→ **DIRECTIONS FOR THIS TASK**: What you return must match the records exactly.

====== DATASET

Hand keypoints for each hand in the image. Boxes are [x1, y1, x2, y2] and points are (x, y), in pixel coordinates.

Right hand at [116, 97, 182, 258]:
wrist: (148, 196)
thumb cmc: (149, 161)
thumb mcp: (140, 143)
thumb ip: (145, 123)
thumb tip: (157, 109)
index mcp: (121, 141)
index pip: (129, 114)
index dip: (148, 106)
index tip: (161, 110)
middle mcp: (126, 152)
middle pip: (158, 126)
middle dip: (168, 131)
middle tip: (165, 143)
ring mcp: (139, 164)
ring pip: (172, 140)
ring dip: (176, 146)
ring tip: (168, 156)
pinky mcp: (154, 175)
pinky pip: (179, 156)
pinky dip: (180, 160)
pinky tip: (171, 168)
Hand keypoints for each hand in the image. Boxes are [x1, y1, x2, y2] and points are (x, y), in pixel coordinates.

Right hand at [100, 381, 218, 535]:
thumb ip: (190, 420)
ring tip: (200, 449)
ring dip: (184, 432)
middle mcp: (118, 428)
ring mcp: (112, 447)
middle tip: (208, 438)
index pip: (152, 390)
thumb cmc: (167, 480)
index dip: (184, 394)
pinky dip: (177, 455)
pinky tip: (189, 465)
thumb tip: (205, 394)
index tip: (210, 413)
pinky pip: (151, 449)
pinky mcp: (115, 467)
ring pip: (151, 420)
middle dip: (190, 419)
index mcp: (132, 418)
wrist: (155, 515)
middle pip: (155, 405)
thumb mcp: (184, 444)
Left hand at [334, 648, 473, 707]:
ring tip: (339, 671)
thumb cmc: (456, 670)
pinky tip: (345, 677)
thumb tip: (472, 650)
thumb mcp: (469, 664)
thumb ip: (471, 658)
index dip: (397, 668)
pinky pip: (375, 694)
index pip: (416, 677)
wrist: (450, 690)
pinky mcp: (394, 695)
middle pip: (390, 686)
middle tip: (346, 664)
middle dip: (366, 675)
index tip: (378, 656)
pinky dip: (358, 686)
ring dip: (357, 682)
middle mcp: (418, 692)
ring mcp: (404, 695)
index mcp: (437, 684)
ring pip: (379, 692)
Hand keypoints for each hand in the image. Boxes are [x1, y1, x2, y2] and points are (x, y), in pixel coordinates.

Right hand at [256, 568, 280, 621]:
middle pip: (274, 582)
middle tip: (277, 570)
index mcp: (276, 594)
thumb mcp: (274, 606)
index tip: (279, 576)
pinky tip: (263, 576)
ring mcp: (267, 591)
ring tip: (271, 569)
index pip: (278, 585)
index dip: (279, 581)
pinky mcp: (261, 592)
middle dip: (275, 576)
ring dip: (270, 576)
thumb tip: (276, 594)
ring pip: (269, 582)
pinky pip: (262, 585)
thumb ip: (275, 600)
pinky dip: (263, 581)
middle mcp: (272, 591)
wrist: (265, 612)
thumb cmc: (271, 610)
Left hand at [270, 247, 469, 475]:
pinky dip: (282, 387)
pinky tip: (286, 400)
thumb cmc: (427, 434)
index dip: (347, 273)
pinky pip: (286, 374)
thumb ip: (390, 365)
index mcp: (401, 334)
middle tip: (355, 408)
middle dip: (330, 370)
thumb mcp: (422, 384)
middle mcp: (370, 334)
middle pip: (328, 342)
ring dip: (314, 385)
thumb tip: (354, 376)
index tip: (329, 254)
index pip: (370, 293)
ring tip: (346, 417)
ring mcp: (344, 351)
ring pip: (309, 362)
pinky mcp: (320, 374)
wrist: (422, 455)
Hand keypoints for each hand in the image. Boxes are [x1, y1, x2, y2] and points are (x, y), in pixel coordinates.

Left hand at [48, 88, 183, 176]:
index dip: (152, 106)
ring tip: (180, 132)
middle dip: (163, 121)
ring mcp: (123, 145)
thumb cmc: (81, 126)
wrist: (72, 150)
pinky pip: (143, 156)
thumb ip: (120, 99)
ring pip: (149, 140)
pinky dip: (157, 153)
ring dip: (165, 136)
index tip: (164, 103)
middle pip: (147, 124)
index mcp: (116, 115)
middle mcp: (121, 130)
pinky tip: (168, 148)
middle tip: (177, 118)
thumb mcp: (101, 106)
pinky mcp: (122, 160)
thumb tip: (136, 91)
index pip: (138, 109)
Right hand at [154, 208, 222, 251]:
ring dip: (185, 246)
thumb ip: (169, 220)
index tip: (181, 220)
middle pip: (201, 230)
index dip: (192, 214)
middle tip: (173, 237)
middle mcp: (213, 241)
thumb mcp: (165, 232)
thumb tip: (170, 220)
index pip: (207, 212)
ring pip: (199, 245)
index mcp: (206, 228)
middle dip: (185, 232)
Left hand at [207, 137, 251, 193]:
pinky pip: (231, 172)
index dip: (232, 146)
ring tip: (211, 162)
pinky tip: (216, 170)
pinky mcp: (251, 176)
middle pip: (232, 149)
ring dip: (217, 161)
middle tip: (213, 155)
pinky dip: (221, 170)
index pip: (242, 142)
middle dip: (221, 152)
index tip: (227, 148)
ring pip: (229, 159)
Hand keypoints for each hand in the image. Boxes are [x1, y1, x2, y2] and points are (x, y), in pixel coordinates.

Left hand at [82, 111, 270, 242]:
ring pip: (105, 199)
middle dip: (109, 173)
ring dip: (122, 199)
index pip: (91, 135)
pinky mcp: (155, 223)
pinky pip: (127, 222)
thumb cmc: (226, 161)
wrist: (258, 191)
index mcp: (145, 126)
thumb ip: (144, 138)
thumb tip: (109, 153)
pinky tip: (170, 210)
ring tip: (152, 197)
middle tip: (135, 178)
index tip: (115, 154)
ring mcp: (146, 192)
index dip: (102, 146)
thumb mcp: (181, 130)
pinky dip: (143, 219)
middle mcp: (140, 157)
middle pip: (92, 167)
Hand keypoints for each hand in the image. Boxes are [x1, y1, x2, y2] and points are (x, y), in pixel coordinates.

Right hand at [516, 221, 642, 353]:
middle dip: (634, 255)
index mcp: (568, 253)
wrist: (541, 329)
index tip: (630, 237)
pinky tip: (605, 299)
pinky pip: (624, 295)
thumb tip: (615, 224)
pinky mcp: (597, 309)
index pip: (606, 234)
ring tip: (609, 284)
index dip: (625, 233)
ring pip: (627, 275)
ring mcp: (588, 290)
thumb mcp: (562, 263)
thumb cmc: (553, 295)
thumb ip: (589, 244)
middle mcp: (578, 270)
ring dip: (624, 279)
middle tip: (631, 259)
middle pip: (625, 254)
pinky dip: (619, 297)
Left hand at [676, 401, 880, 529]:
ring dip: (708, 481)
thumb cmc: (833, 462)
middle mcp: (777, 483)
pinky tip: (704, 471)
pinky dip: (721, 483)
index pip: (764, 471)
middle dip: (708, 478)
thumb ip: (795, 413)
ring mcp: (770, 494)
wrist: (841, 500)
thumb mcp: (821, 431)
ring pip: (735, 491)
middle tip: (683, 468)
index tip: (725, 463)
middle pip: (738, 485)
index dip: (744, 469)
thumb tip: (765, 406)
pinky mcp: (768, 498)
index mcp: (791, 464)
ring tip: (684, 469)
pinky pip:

============

→ **EXERCISE RESULT**:
Hand keypoints for each hand in the image. Boxes are [x1, y1, x2, y2] and points are (x, y), in pixel coordinates.

Right hand at [116, 97, 182, 258]:
wrist: (148, 196)
thumb cmc: (149, 161)
thumb mcp: (140, 143)
thumb ip: (145, 123)
thumb tip: (157, 109)
index mcp: (121, 141)
index pip: (129, 114)
index dip: (148, 106)
index tip: (161, 110)
middle mcp: (126, 152)
middle pip: (158, 126)
middle dip: (168, 131)
middle tip: (165, 143)
ring mcp: (139, 164)
ring pip: (172, 140)
ring dip: (176, 146)
ring tip: (168, 156)
pinky mcp: (154, 175)
pinky pip: (179, 156)
pinky dip: (180, 160)
pinky tip: (171, 168)
Hand keypoints for each hand in the image. Boxes are [x1, y1, x2, y2] and points are (x, y), in pixel coordinates.

Right hand at [100, 381, 218, 535]:
thumb ip: (190, 420)
ring tip: (200, 449)
ring dip: (184, 432)
middle mcp: (118, 428)
ring mcp: (112, 447)
middle tip: (208, 438)
index pip: (152, 390)
thumb cmc: (167, 480)
index dip: (184, 394)
pinky dip: (177, 455)
pinky tip: (189, 465)
thumb tip: (205, 394)
index tip: (210, 413)
pinky pip: (151, 449)
pinky mcp: (115, 467)
ring pip: (151, 420)
middle dip: (190, 419)
index mcp: (132, 418)
wrist: (155, 515)
middle pip: (155, 405)
thumb mcp: (184, 444)
Left hand at [334, 648, 473, 707]:
ring tip: (339, 671)
thumb cmc: (456, 670)
pinky tip: (345, 677)
thumb tip: (472, 650)
thumb mcp: (469, 664)
thumb ip: (471, 658)
index dip: (397, 668)
pinky pip: (375, 694)
index pip: (416, 677)
wrist: (450, 690)
pinky mcp: (394, 695)
middle pip: (390, 686)
middle tip: (346, 664)
middle dip: (366, 675)
index tip: (378, 656)
pinky dip: (358, 686)
ring dip: (357, 682)
middle mcp: (418, 692)
ring mcp: (404, 695)
index mcp: (437, 684)
ring pip: (379, 692)
Hand keypoints for each hand in the image. Boxes are [x1, y1, x2, y2] and points are (x, y), in pixel coordinates.

Right hand at [256, 568, 280, 621]:
middle pip: (274, 582)
middle tip: (277, 570)
index mcp: (276, 594)
thumb mcp: (274, 606)
index tip: (279, 576)
pinky tip: (263, 576)
ring mcp: (267, 591)
ring tip: (271, 569)
index pip: (278, 585)
index dip: (279, 581)
pinky mcp: (261, 592)
middle dip: (275, 576)
ring dip: (270, 576)
thumb tip: (276, 594)
ring pip: (269, 582)
pinky pip: (262, 585)
thumb ip: (275, 600)
pinky dip: (263, 581)
middle mcp: (272, 591)
wrist: (265, 612)
thumb cmc: (271, 610)
Left hand at [270, 247, 469, 475]:
pinky dip: (282, 387)
pinky tip: (286, 400)
thumb cmc: (427, 434)
index dip: (347, 273)
pinky pip: (286, 374)
thumb ip: (390, 365)
index mcp: (401, 334)
middle tip: (355, 408)
middle dip: (330, 370)
thumb mcp: (422, 384)
middle mcp: (370, 334)
middle pip: (328, 342)
ring dip: (314, 385)
thumb tip: (354, 376)
index tip: (329, 254)
index pip: (370, 293)
ring tip: (346, 417)
ring mcp: (344, 351)
ring pip: (309, 362)
pinky mcp: (320, 374)
wrist: (422, 455)
Hand keypoints for each hand in the image. Boxes are [x1, y1, x2, y2] and points are (x, y), in pixel coordinates.

Left hand at [48, 88, 183, 176]:
index dip: (152, 106)
ring tip: (180, 132)
middle dip: (163, 121)
ring mcp: (123, 145)
thumb cmc: (81, 126)
wrist: (72, 150)
pinky pip: (143, 156)
thumb ip: (120, 99)
ring pip: (149, 140)
pinky dip: (157, 153)
ring dip: (165, 136)
index tip: (164, 103)
middle pip: (147, 124)
index mcp: (116, 115)
middle mcp: (121, 130)
pinky tip: (168, 148)
middle tip: (177, 118)
thumb mcp: (101, 106)
pinky mcp: (122, 160)
thumb tip: (136, 91)
index pip: (138, 109)
Right hand at [154, 208, 222, 251]:
ring dip: (185, 246)
thumb ip: (169, 220)
index tip: (181, 220)
middle pip: (201, 230)
index dip: (192, 214)
middle tip: (173, 237)
middle mcp: (213, 241)
thumb mcp: (165, 232)
thumb tip: (170, 220)
index pip: (207, 212)
ring pip: (199, 245)
index mcp: (206, 228)
middle dip: (185, 232)
Left hand at [207, 137, 251, 193]:
pinky pip: (231, 172)
index dip: (232, 146)
ring tip: (211, 162)
pinky tip: (216, 170)
pinky mcp: (251, 176)
middle pip: (232, 149)
ring dip: (217, 161)
middle tip: (213, 155)
pinky dip: (221, 170)
index pip: (242, 142)
middle dip: (221, 152)
index tip: (227, 148)
ring pip: (229, 159)
Hand keypoints for each hand in the image. Boxes are [x1, y1, x2, y2] and points are (x, y), in pixel coordinates.

Left hand at [82, 111, 270, 242]:
ring pip: (105, 199)
middle dip: (109, 173)
ring dip: (122, 199)
index pip: (91, 135)
pinky mcp: (155, 223)
pinky pip: (127, 222)
thumb cmc: (226, 161)
wrist: (258, 191)
index mcp: (145, 126)
thumb ip: (144, 138)
thumb tip: (109, 153)
pinky tip: (170, 210)
ring tip: (152, 197)
middle tip: (135, 178)
index tip: (115, 154)
ring mcp: (146, 192)
index dip: (102, 146)
thumb mcp: (181, 130)
pinky dip: (143, 219)
middle mcp: (140, 157)
middle pip: (92, 167)
Hand keypoints for each hand in the image. Boxes are [x1, y1, x2, y2] and points are (x, y), in pixel coordinates.

Right hand at [516, 221, 642, 353]:
middle dip: (634, 255)
index mcp: (568, 253)
wrist: (541, 329)
index tip: (630, 237)
pinky tip: (605, 299)
pinky pip: (624, 295)
thumb tip: (615, 224)
pinky mcp: (597, 309)
index pip: (606, 234)
ring tip: (609, 284)
index dip: (625, 233)
ring pip: (627, 275)
ring mcp: (588, 290)
thumb mcp: (562, 263)
thumb cmc: (553, 295)
thumb ip: (589, 244)
middle mcp: (578, 270)
ring dip: (624, 279)
middle tip: (631, 259)
middle pip: (625, 254)
pinky dip: (619, 297)
Left hand at [676, 401, 880, 529]:
ring dip: (708, 481)
thumb cmc: (833, 462)
middle mcp: (777, 483)
pinky tip: (704, 471)
pinky dip: (721, 483)
index pip: (764, 471)
middle dip: (708, 478)
thumb ip: (795, 413)
ring mcp: (770, 494)
wrist: (841, 500)
thumb mcp: (821, 431)
ring pip: (735, 491)
middle tip: (683, 468)
index tip: (725, 463)
middle pip: (738, 485)
index dip: (744, 469)
thumb tip: (765, 406)
pinky mcp: (768, 498)
index mcp: (791, 464)
ring tip: (684, 469)
pinky pip:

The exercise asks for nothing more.